Sonny Boy is, above all, a film about unconditional love and devotion. Can such a thing exist? Should it? In the case of family, Sonny Boy is faced head on with that question. He was raised by these people, his whole life built by them. But, as he slowly comes to realise, they are definitely not good people, not only to him, but to the entire town they terrorise. Still, Sonny Boy can see the hints of kindness in his family, hidden under all of their grime. To a certain extent, not seeing that good would be a bit existentially damning. The townsfolk’s first reaction to his presence is generally violence and hatred; if he can’t find the humanity of his parents hiding beneath a frightening exterior, why should he expect society to do the same for him? Whifler and Carroll’s answer to these questions paints an ugly, bitter picture of their worldview, but one not without hope.

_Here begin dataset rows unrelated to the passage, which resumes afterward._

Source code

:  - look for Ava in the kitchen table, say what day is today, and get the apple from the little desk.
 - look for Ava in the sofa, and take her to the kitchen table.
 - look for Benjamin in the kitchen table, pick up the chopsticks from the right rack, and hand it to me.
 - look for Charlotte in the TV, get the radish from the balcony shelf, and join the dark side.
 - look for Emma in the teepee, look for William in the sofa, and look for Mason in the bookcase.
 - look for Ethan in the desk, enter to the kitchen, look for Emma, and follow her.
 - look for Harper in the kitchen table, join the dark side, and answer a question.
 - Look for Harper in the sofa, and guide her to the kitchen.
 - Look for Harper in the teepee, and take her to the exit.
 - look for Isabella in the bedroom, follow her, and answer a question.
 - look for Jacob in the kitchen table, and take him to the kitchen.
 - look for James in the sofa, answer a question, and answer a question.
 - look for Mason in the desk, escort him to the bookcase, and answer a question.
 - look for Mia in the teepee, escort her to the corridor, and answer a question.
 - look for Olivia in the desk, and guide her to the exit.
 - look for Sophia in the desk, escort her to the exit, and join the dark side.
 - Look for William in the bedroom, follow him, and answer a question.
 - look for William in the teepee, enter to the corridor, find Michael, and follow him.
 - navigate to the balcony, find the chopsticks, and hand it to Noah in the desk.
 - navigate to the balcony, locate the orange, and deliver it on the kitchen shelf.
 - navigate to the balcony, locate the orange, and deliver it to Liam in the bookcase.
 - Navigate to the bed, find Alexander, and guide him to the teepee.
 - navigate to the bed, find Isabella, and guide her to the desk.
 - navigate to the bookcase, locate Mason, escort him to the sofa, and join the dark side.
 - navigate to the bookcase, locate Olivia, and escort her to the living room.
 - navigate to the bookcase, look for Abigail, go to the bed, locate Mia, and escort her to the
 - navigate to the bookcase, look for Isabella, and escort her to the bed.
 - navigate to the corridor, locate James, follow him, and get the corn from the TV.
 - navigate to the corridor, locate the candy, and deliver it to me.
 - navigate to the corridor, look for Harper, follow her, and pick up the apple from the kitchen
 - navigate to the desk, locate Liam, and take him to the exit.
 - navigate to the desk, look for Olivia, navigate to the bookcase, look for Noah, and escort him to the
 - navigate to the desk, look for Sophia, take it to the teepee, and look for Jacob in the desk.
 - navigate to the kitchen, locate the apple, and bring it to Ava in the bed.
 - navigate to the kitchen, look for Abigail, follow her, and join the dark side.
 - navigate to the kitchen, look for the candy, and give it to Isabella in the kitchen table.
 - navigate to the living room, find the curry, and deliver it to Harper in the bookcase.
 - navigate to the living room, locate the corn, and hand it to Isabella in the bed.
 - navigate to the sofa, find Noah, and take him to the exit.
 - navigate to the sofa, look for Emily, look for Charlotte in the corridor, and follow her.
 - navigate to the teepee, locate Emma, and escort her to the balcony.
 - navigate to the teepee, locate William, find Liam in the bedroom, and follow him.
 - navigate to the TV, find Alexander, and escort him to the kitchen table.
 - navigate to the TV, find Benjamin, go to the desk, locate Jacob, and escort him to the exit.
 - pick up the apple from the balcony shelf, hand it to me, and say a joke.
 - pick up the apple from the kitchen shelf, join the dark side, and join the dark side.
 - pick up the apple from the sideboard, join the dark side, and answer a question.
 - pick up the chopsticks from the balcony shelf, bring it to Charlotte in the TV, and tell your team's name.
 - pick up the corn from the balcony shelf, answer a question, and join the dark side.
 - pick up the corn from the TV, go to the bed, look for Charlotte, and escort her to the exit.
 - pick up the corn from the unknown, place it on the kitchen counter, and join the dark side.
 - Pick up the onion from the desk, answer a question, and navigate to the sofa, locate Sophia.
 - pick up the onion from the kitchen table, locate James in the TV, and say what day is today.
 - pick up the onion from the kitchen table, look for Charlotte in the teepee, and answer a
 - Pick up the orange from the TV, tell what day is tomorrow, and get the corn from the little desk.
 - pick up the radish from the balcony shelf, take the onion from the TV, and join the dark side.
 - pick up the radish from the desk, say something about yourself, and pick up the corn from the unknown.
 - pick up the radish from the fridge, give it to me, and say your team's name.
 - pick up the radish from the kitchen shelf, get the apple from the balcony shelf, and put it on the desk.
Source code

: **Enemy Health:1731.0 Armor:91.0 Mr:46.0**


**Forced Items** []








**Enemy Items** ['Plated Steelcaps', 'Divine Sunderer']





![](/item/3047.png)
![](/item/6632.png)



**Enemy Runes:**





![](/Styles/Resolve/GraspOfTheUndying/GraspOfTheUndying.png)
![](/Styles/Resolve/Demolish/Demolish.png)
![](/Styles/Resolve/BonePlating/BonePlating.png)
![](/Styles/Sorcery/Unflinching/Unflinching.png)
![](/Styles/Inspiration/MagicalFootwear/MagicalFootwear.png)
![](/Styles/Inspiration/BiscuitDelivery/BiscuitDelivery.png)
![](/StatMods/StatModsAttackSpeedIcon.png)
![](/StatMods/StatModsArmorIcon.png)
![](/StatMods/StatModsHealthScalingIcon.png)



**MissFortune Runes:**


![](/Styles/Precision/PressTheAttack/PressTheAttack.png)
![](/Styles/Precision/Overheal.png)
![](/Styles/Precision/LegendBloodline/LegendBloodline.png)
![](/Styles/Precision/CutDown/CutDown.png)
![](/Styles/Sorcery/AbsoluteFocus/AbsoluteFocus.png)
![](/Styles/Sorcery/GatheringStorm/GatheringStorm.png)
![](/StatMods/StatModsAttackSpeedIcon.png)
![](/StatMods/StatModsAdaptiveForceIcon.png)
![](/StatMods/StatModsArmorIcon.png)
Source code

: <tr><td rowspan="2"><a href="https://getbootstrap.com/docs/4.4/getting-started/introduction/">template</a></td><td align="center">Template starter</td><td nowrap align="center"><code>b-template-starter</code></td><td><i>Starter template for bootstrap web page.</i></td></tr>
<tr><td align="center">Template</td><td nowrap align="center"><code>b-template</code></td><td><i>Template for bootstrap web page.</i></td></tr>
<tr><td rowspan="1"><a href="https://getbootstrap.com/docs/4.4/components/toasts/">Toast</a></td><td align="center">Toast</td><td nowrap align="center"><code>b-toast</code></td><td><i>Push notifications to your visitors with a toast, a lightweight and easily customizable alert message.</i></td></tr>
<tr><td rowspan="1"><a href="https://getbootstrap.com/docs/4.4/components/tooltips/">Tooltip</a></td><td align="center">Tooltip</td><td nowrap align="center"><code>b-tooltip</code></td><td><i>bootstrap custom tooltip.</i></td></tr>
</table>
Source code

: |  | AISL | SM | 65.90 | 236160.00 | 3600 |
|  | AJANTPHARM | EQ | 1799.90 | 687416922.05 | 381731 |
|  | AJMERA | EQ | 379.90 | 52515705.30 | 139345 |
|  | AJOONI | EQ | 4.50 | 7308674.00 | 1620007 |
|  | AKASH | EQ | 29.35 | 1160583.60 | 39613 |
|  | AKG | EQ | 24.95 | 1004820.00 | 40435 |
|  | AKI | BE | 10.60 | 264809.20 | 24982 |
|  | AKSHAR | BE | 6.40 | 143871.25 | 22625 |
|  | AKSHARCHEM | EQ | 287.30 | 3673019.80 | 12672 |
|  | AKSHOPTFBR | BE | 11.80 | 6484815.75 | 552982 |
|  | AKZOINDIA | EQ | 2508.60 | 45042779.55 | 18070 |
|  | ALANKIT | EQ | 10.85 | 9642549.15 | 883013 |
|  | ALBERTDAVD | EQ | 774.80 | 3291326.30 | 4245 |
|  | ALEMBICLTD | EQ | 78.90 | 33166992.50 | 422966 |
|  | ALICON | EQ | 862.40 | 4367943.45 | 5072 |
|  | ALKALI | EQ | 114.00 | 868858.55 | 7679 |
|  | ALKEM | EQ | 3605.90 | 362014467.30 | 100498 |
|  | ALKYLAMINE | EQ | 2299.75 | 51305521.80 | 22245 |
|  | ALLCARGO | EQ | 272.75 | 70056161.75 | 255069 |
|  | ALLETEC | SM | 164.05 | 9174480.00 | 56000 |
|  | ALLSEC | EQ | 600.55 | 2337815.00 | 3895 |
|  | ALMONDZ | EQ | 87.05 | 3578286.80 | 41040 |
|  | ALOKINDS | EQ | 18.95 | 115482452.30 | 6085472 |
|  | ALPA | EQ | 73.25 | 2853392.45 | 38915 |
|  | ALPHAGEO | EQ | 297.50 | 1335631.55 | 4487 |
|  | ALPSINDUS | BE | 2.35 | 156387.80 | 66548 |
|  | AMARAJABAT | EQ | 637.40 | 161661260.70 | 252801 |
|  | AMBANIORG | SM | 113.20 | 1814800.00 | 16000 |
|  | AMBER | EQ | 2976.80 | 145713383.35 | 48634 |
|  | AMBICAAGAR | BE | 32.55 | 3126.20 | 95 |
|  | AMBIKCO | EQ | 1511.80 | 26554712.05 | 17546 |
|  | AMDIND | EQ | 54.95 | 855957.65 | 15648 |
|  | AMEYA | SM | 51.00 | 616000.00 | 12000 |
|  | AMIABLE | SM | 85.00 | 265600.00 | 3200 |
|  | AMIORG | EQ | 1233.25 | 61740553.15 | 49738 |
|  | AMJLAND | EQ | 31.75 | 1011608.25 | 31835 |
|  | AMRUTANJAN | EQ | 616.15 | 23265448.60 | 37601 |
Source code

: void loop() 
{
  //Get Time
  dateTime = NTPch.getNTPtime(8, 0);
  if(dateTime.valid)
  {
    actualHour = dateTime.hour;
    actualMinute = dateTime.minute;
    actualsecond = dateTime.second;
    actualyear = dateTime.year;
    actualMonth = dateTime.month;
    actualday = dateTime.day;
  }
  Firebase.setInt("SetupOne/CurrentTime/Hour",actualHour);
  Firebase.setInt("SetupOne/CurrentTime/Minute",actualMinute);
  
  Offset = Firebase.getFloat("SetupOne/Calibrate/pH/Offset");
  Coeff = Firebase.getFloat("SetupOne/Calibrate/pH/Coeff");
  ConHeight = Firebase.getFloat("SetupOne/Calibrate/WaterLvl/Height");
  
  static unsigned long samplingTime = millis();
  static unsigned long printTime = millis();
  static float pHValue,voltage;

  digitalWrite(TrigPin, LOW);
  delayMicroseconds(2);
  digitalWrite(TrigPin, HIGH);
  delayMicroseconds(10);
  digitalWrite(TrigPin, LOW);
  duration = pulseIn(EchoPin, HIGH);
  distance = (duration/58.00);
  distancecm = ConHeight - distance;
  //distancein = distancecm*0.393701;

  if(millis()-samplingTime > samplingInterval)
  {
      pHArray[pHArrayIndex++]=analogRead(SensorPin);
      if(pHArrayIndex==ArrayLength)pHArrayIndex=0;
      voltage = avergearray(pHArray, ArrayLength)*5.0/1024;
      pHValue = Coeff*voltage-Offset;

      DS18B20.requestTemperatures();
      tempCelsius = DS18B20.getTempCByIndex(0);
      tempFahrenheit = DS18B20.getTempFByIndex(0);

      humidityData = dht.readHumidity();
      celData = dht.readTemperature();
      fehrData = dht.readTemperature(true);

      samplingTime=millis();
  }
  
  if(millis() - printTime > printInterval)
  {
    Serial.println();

The surprisingly poignant core is helped immeasurably by the performances and musical score. Everyone here is incredible, especially the aforementioned Carradine, and Michael Boston, who brings a pretty-boy soulfulness to the mute Sonny Boy. Composer Carlo Cordio (who also scored Troll 2, so I don’t know what’s happening) fills the soundtrack with lilting harmonicas, his score seemingly pulled from some lost Western decades before, a cheesy melody that cuts straight through the insanity.
And that’s saying nothing of the theme song, sung by Carradine himself. A wistful country ballad about a futile search for a place where he doesn’t have to cry anymore. Listen as he sings, “Maybe there’s gold at the end of this rainbow/and maybe it’s just pain/and maybe it ain’t”
That’s sincerity if ever I heard it, and that sincerity is as sad as hell.